Within a few minutes, two waiters wheeled in a rolling table with a liter bottle
of mezcal con gusano
attended by bottles of mineral water, glasses, lemon wedges and an ice bucket.
Walker poured them out two glasses of straight liquor.
“How about you, Lu Anne?”
She took the drink and drank it down unflinching with a childlike greediness and poured herself another.
“You want to know, Gordon? How it is with me? Is it really your business?”
“Yes, I think so.”
“That I bend my eye on vacancy and with the incorporeal air do hold discourse?”
“Sure. And why. And if you want to, you’ll get to hear how it is with me.”
“You played Lear,” she said.
“Yes.”
“How was it?”
“It was like life but easier to take. I could spend the rest of my time on earth playing Lear.”
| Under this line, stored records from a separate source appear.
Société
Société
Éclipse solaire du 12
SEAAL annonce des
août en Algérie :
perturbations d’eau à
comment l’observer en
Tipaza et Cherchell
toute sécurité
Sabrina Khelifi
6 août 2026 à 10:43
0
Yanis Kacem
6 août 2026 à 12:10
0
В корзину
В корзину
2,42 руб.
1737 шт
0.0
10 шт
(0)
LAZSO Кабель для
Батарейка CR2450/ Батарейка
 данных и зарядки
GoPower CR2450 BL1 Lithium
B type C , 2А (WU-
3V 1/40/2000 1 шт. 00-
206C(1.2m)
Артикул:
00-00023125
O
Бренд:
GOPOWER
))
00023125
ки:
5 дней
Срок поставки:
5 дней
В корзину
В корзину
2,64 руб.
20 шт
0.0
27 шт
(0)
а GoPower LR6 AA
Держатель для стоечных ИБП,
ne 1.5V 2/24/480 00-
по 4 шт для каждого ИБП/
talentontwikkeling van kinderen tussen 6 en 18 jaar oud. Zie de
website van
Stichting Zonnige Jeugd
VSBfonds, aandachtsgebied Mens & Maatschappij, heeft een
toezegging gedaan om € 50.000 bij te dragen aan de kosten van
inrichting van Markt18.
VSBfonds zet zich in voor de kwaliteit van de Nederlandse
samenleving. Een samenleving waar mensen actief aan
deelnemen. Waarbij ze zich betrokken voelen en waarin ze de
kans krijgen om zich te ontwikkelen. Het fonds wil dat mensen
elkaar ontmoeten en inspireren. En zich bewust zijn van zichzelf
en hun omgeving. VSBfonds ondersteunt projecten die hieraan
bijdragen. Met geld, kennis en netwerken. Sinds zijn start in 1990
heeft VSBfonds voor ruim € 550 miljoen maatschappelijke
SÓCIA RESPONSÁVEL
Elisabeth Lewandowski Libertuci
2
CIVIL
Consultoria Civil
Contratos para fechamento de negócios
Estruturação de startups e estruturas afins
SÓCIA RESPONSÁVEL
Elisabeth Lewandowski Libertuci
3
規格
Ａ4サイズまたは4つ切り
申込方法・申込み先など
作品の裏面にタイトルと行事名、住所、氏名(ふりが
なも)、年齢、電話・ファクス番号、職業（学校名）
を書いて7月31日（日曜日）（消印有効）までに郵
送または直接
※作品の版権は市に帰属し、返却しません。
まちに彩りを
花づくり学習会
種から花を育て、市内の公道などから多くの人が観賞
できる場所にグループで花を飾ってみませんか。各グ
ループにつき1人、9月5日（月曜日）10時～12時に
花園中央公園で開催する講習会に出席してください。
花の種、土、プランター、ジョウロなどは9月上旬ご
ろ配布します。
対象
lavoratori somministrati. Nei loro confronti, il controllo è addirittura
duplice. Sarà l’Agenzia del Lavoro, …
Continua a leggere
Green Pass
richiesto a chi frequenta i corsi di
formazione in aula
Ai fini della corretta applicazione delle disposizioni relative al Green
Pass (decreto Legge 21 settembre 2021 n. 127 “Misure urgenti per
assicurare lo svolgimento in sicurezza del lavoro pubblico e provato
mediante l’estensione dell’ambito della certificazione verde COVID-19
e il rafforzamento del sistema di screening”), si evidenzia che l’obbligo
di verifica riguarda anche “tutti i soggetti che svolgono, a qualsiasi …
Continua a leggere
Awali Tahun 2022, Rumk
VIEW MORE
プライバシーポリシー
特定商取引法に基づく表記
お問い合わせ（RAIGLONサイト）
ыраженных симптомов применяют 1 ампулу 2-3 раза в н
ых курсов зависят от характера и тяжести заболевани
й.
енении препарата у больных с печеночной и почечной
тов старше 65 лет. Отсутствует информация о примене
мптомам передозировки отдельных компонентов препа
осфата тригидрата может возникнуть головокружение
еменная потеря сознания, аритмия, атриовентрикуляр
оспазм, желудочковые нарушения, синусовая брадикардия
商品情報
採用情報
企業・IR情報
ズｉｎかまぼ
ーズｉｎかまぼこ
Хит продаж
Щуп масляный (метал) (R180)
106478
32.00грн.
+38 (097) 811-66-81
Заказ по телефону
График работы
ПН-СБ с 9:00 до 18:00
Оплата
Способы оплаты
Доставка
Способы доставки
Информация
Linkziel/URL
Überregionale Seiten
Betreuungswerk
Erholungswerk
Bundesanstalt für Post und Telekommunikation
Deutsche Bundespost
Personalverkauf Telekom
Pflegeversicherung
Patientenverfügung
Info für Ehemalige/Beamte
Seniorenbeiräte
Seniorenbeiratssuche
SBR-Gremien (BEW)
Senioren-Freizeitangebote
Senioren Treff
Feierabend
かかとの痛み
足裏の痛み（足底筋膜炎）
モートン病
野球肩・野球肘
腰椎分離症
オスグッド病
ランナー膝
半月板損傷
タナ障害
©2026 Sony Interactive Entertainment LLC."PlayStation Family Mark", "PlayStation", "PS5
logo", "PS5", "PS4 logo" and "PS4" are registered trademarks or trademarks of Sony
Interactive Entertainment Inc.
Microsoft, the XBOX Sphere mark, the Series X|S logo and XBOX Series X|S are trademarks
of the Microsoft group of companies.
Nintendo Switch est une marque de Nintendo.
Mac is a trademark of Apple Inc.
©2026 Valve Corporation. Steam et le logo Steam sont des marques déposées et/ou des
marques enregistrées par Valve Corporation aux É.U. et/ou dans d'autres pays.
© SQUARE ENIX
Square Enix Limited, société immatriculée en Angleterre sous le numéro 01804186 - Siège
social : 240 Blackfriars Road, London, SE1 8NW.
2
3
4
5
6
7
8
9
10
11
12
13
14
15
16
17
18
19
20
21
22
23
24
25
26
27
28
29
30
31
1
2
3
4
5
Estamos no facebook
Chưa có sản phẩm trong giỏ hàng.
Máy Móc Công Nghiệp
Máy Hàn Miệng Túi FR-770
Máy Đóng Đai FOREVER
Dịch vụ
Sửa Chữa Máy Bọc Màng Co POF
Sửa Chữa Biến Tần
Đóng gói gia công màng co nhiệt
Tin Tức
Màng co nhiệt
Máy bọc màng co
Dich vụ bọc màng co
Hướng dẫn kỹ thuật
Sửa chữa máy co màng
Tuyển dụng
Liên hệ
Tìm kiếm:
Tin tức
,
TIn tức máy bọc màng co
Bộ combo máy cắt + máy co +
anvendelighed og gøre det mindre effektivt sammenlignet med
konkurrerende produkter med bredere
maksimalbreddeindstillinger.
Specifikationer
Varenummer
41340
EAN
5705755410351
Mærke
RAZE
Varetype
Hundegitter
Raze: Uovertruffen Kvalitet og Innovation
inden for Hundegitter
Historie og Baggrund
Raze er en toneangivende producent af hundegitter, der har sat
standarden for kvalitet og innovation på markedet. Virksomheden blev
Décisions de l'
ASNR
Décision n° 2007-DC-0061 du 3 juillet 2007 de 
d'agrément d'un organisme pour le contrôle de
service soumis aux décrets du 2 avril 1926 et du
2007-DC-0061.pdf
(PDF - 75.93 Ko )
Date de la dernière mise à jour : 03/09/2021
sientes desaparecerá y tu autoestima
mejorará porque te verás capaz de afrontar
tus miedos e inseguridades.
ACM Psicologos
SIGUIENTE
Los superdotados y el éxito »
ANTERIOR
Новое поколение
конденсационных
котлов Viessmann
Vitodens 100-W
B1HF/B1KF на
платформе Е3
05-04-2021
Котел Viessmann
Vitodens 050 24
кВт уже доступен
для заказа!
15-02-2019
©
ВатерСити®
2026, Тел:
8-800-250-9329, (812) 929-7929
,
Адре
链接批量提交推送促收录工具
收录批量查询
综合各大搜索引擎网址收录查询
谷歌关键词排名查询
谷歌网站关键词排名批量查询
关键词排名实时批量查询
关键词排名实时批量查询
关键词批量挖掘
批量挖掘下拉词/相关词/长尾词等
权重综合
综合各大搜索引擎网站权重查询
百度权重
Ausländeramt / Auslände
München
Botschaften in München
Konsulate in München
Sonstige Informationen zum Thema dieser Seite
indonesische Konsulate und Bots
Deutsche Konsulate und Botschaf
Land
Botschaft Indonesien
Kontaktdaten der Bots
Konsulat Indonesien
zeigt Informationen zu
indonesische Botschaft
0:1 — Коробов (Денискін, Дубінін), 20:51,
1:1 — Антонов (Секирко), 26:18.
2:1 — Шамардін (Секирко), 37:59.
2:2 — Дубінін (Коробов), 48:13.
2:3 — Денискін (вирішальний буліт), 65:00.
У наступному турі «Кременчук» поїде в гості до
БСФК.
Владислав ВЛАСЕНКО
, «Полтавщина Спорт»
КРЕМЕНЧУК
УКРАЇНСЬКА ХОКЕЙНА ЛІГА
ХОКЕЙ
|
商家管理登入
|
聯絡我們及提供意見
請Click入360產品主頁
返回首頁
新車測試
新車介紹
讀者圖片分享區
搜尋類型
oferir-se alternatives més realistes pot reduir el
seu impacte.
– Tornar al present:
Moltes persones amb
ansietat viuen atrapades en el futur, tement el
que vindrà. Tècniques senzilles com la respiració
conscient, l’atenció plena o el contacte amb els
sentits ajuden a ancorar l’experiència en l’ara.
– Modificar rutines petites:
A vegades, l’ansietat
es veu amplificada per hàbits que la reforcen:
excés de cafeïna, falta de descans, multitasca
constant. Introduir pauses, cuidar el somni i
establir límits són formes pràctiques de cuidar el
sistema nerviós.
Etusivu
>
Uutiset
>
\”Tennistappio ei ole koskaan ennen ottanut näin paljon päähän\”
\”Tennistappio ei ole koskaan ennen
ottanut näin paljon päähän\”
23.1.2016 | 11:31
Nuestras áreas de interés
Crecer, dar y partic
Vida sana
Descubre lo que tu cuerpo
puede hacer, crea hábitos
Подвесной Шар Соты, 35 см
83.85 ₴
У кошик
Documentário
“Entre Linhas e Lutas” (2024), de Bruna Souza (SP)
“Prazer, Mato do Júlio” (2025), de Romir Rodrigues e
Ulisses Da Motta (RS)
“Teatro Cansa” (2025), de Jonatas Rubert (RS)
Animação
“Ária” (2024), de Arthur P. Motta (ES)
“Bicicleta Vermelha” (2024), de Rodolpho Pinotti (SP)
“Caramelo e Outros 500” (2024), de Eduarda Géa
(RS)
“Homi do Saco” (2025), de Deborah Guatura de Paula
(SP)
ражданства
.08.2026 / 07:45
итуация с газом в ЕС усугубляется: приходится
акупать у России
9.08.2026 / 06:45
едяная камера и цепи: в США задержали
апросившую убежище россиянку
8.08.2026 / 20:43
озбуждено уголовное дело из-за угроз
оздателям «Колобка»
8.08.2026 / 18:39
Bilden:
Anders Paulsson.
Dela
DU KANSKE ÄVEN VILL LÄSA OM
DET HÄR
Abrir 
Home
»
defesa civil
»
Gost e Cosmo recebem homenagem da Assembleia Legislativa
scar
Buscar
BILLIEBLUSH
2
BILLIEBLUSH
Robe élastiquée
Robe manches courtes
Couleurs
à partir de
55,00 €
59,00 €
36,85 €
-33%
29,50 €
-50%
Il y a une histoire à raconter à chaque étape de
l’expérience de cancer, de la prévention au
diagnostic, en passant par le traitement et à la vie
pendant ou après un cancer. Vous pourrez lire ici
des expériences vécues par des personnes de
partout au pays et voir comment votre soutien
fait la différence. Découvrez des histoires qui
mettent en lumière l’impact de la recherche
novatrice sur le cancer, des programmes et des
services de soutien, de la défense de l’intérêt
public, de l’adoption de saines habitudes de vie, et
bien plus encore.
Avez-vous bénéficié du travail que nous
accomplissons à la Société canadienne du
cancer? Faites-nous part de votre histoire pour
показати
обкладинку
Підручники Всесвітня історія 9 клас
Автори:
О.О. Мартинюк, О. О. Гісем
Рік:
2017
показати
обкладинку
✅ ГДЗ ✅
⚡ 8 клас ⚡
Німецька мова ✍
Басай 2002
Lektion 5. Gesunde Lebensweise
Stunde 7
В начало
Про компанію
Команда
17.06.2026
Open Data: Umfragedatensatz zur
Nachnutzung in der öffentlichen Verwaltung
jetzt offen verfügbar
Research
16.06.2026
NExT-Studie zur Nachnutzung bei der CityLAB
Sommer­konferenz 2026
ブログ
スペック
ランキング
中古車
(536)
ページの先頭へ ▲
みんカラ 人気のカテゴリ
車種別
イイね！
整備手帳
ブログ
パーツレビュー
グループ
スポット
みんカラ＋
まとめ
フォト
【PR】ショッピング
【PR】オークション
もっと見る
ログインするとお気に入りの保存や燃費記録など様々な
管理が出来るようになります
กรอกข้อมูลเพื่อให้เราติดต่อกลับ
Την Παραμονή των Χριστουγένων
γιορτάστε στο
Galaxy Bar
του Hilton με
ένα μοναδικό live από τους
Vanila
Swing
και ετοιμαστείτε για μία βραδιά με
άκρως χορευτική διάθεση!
“I wish I could play Lear,” Lu Anne said. “Maybe I can. Beard up and play Lear.”
“You could play the Fool.”
Their eyes met. Lu Anne poured them more
mezcal.
“That’s good,” Lu Anne said. “Because I could. We could do it together.”
“When this is over,” Walker said. “Well talk it up. I’ll talk to Al.”
“The hell with agents. Well do it on campuses. We’ll do it in church halls for free.”